BPA trading room Q&A: November 20, 2015
Any advice for a swing trader who wants to stay with the Always In direction until the Always In clearly changes how they do this today?
Video duration: 4min 24sec
Video transcript—Swing traders staying Always In
Two ways to handle Always In
Yeah, I just talked about Always In. In general, there are two ways to handle Always In. You take every logical reversal or you only take the really strong reversals, so you can either buy above 1 or buy the 2 close. I think the bulls get out below 11. Some bears short below 11, other bears wait and they short either below 24 or maybe the 28 close. That’s getting pretty late.
And 34 is really not a major reversal. 52 is not a major reversal. 68 is, I think, an interesting reversal. I thought the odds were 66, 67, exhaustion gap and that we’d get up above 66, and probably back up to the open, to the high of last week. So theoretically, the bears either sell below 11 or they get short somewhere through here, and the bulls never really had a strong buy. So theoretically the bears stay short and they keep trailing stops above most recent lower highs here then here, and then here, and then they get out above 68 where they reversed to long.
Don’t choose the in-between road
I think that’s an okay way to do it. I’m sitting here all day long watching every tick, so to me I’d take more frequent reversals and just go to accumulate all those little moves that I was talking about.
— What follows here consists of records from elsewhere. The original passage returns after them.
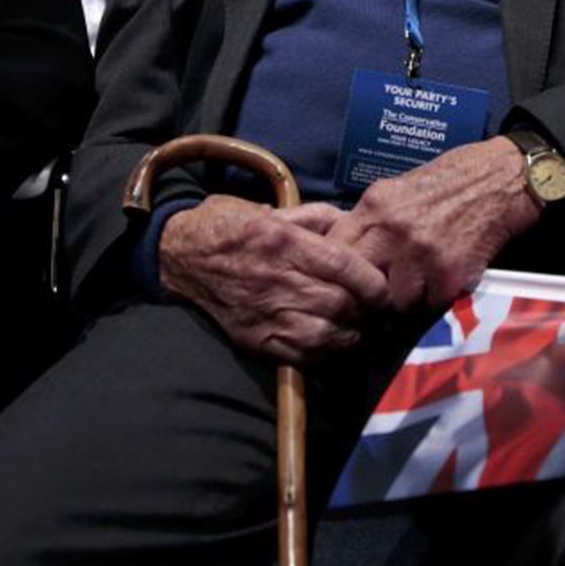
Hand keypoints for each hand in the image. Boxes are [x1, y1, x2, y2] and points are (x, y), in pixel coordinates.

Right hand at [161, 198, 387, 361]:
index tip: (384, 290)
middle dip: (366, 311)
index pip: (342, 264)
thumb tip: (354, 224)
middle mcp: (274, 277)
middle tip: (378, 312)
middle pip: (338, 302)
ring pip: (322, 334)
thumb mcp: (274, 210)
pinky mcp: (252, 337)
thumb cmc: (232, 226)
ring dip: (349, 336)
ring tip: (358, 329)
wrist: (180, 254)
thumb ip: (317, 216)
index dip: (372, 282)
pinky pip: (297, 355)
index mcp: (282, 240)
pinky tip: (332, 344)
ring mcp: (262, 311)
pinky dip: (323, 354)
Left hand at [329, 137, 540, 313]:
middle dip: (364, 294)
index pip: (335, 250)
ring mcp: (420, 254)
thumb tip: (344, 250)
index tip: (342, 283)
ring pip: (394, 301)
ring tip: (412, 292)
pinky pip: (429, 304)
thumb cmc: (451, 179)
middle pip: (359, 282)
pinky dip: (432, 301)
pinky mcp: (449, 274)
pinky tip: (439, 286)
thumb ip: (371, 219)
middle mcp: (392, 231)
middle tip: (371, 301)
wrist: (502, 179)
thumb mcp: (398, 189)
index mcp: (374, 206)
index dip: (335, 272)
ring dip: (402, 301)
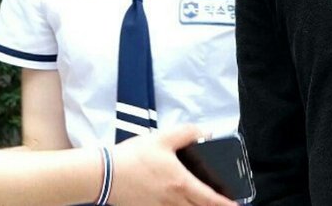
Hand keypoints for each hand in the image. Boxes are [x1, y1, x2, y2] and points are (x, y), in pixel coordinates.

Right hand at [110, 124, 237, 205]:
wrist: (106, 174)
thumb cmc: (133, 156)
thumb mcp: (161, 138)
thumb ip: (186, 133)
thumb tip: (205, 132)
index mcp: (180, 183)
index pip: (210, 199)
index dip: (226, 204)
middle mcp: (173, 201)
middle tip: (223, 205)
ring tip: (201, 203)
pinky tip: (179, 204)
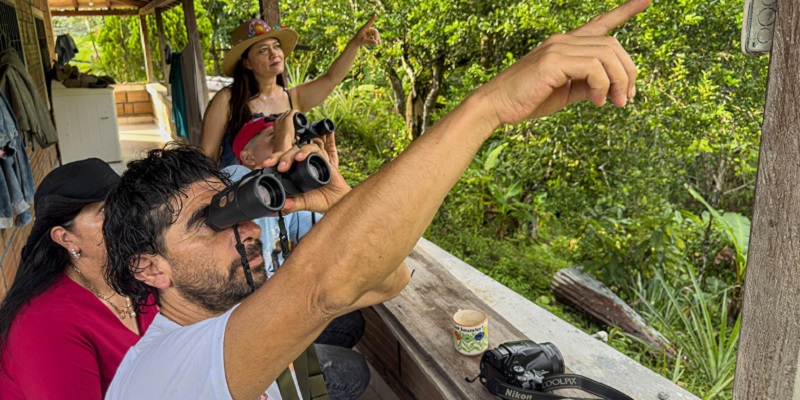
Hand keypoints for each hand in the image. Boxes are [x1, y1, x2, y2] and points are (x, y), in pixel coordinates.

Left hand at [262, 111, 349, 212]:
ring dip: (288, 156)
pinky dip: (305, 151)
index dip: (269, 162)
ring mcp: (310, 161)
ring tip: (284, 166)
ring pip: (296, 150)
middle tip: (269, 165)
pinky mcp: (321, 159)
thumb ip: (293, 204)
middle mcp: (299, 165)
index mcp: (292, 174)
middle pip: (284, 154)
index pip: (278, 163)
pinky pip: (313, 149)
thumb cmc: (320, 201)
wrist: (337, 202)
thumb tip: (281, 206)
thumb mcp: (303, 204)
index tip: (260, 167)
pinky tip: (300, 157)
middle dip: (275, 157)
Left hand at [351, 14, 380, 46]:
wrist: (356, 42)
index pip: (369, 23)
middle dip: (377, 36)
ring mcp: (369, 31)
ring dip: (377, 38)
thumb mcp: (363, 42)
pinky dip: (376, 39)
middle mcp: (367, 29)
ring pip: (376, 33)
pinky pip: (375, 35)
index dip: (372, 19)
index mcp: (364, 28)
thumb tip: (376, 42)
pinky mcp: (370, 34)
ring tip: (378, 44)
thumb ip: (369, 41)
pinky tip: (377, 43)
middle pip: (375, 31)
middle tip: (378, 43)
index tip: (375, 14)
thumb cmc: (358, 41)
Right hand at [478, 0, 649, 125]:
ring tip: (615, 103)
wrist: (495, 106)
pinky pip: (594, 68)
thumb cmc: (527, 100)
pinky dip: (602, 86)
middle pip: (613, 45)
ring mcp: (558, 47)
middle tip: (627, 98)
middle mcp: (562, 40)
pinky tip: (596, 101)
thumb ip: (587, 85)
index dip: (625, 11)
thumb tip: (610, 88)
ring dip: (618, 81)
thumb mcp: (564, 92)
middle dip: (627, 72)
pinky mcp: (553, 60)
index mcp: (565, 45)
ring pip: (607, 55)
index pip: (600, 23)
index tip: (647, 0)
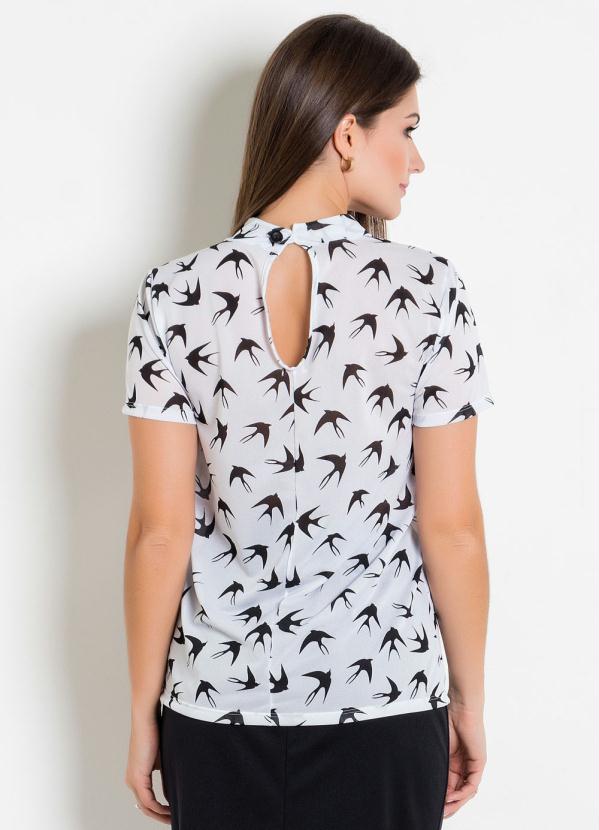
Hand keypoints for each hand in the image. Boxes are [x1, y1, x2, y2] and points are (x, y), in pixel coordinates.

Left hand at [124, 710, 170, 823]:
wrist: (146, 719)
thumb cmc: (155, 731)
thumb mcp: (162, 757)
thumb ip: (164, 772)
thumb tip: (172, 787)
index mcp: (137, 775)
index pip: (146, 800)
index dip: (159, 809)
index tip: (173, 812)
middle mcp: (132, 780)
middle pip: (145, 807)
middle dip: (160, 816)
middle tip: (174, 820)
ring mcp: (133, 780)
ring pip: (146, 807)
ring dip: (160, 814)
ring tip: (174, 818)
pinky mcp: (138, 778)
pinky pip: (148, 801)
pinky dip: (159, 808)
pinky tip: (169, 810)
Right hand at [443, 702, 486, 818]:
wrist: (460, 706)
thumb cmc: (446, 718)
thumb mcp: (438, 746)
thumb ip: (436, 763)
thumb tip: (425, 778)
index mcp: (454, 760)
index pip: (449, 784)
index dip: (442, 796)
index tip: (432, 805)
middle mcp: (464, 764)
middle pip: (458, 791)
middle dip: (449, 804)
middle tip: (439, 814)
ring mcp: (472, 764)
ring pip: (466, 790)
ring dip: (456, 802)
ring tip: (444, 809)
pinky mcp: (479, 762)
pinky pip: (472, 784)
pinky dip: (463, 793)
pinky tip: (453, 797)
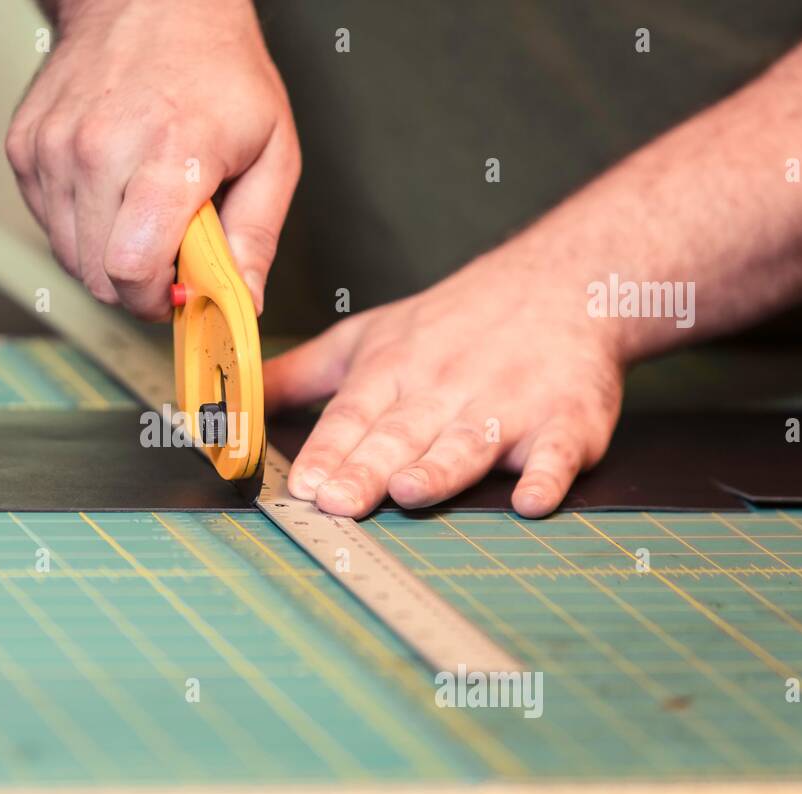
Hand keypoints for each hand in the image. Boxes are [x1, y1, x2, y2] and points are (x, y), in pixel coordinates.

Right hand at [5, 0, 298, 319]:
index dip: (157, 299)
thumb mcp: (272, 149)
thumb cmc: (217, 68)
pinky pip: (47, 223)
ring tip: (141, 209)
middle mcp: (99, 148)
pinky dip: (79, 222)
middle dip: (136, 283)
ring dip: (106, 253)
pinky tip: (111, 187)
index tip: (178, 289)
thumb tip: (242, 300)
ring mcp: (54, 147)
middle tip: (167, 249)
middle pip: (98, 276)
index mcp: (168, 152)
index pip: (132, 270)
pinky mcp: (26, 147)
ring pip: (69, 256)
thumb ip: (257, 234)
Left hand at [264, 254, 625, 517]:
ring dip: (441, 467)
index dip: (327, 451)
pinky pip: (558, 453)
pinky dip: (547, 475)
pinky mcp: (567, 421)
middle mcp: (446, 388)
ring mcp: (509, 405)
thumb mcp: (369, 335)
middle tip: (339, 502)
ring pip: (468, 443)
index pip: (352, 415)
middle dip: (367, 468)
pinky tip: (531, 499)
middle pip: (401, 434)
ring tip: (411, 491)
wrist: (564, 283)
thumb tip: (233, 400)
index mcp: (394, 370)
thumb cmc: (456, 320)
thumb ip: (302, 375)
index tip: (303, 485)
But there’s really no easy way. The worst thing to do is be in-between, right? You always hear that if you hang out in the middle of the road, you get killed. And with trading, if you’re choosing between frequent reversals and very few reversals — sell below 11, buy back below 68 — and instead, you choose something in between the two extremes, you’re almost certainly going to lose money. So either you take all the reversals: selling below 11, buying above 34, maybe going flat above 19 — right? — buying above 52, selling below 64. Either you’re taking all of those or you’re using the wide stops. If you’re trying to do something in between, you’re going to lose money. So in other words, you sell below 11 and then you think 16’s bad so you buy back above 16, and then you wait to sell until you’re down here, 29, and you say, “Uh-oh, 24, I’ll get out below 24.” Then you wait to sell until 49 or 50, and then you buy above 52. If you keep waiting and entering late, and then giving a lot of room but not fully the amount of room that you should, and you exit your shorts late and you buy late, then you’ll be buying high and selling low to get in and get out of trades and you’ll lose money.
Question follow up same session
Q: I entered short on bar 50 at 2085 with a stop above 48. [Okay, that’s okay.] When I saw the four bull bars, I exited while 55 was forming. Can you comment on the trade management?
Yeah, so we short down here. This is exactly what I was talking about. So he sold 50. I was talking about selling 51. I pay attention to the low closes. That lowest close of the day, the highest close of the day, the lowest close of a bear breakout, the highest close of a bull breakout. And then I watch what happens over the next few bars and it gives me an indication of what to expect. If you sold the 50 close for a swing, I think you might get out above 52 — I would not get out 56. That’s in the middle of the 48-50 bear breakout so, to me, that’s a sell zone. So if you did not get out above 52, I think you hold with your stop above 48 and you just wait to see what happens. That’s another example of the skunk in the middle of the road; you either get out above 52 or you get out above 48 and not anything else. Those are the two choices, and if you choose somewhere in between it’s just asking for trouble. Buying back a short somewhere in here, this is where bears are selling — a pullback to the middle of the bear leg, so that’s a sell zone, not a buy zone.